Cet ingénieur devenu directeur de théâtre n'était pas un militaire à l'origine, mais la guerre venue, il a vite gravi les échelons des forces croates. Haut responsable des forces armées de la république croate de Herceg-Bosna qui a combattu les Bosniaques en 1993-94, il a été cité comme l'un des responsables de la destruction du pont ottoman de Mostar.

Mais pour de nombreux Croates, il reste un héros. La semaine dernière, la présidente Kolinda Grabar-Kitarovic avait rédigé un message d'hommage, lu lors d'une promotion d'un ouvrage en son honneur, "Général Praljak".

"La contribution du général Slobodan Praljak a été d'une immense importance à la fois pour la défense de la Croatie et de la Bosnie contre l'agression 'grand serbe' et pour la survie du peuple croate sur son territoire historique durant la guerre patriotique", avait déclaré la présidente.

Avant l'annonce de la mort de Slobodan Praljak dans les médias croates, la présidente avait interrompu "en urgence" un voyage en Islande. A ses yeux, il incarnait la "vérité qu'il a sans relâche défendue après la guerre".

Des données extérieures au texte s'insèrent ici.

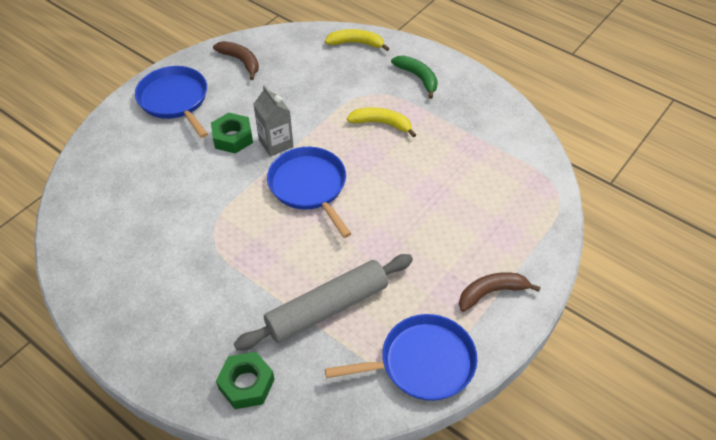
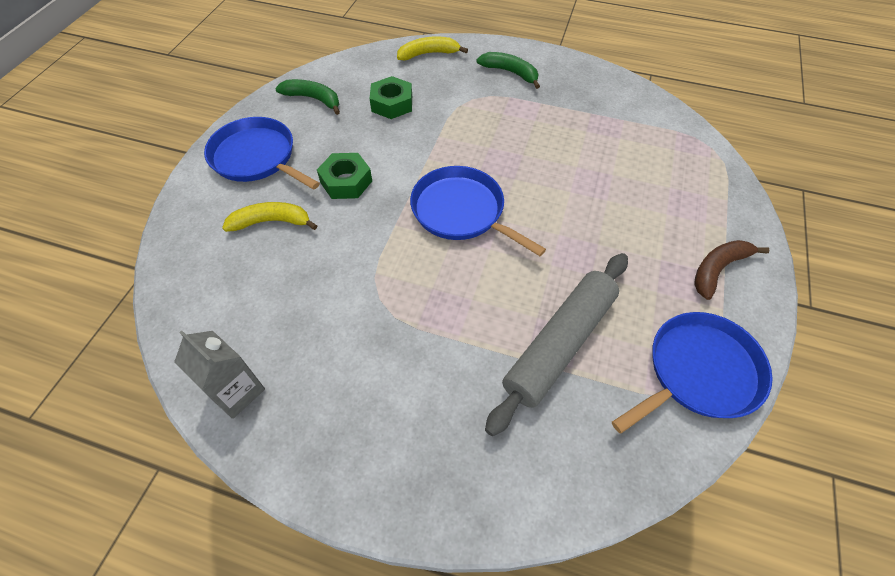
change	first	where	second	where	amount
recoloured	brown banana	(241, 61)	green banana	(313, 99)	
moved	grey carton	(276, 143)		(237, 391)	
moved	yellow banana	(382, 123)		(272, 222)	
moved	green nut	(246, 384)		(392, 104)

Avec cinq autres responsables de la République croate d'Herceg-Bosna, entité autoproclamée des Croates de Bosnie, Slobodan Praljak assistait mercredi à l'audience d'appel de leur condamnation pour leur rôle dans la guerre qu'ils ont livrée en 1993 et 1994 aux forces bosniaques. Ils avaient été reconnus coupables d'une "entreprise criminelle commune" pour imposer une domination croate, en usant de l'épuration ethnique dans les zones que leurs forces contrôlaient.

Si la guerre de Bosnie a essentiellement opposé les musulmans aux Serbes, Croates et musulmans se sont également combattus en 1993 et 1994. L'image la plus symbolique de cette "guerre dans la guerre" fut la destruction en novembre 1993 du "Stari Most", le pont ottoman de Mostar. Le nom de Praljak est associé à cette destruction. "C'était juste un vieux pont", avait-il dit en 2004.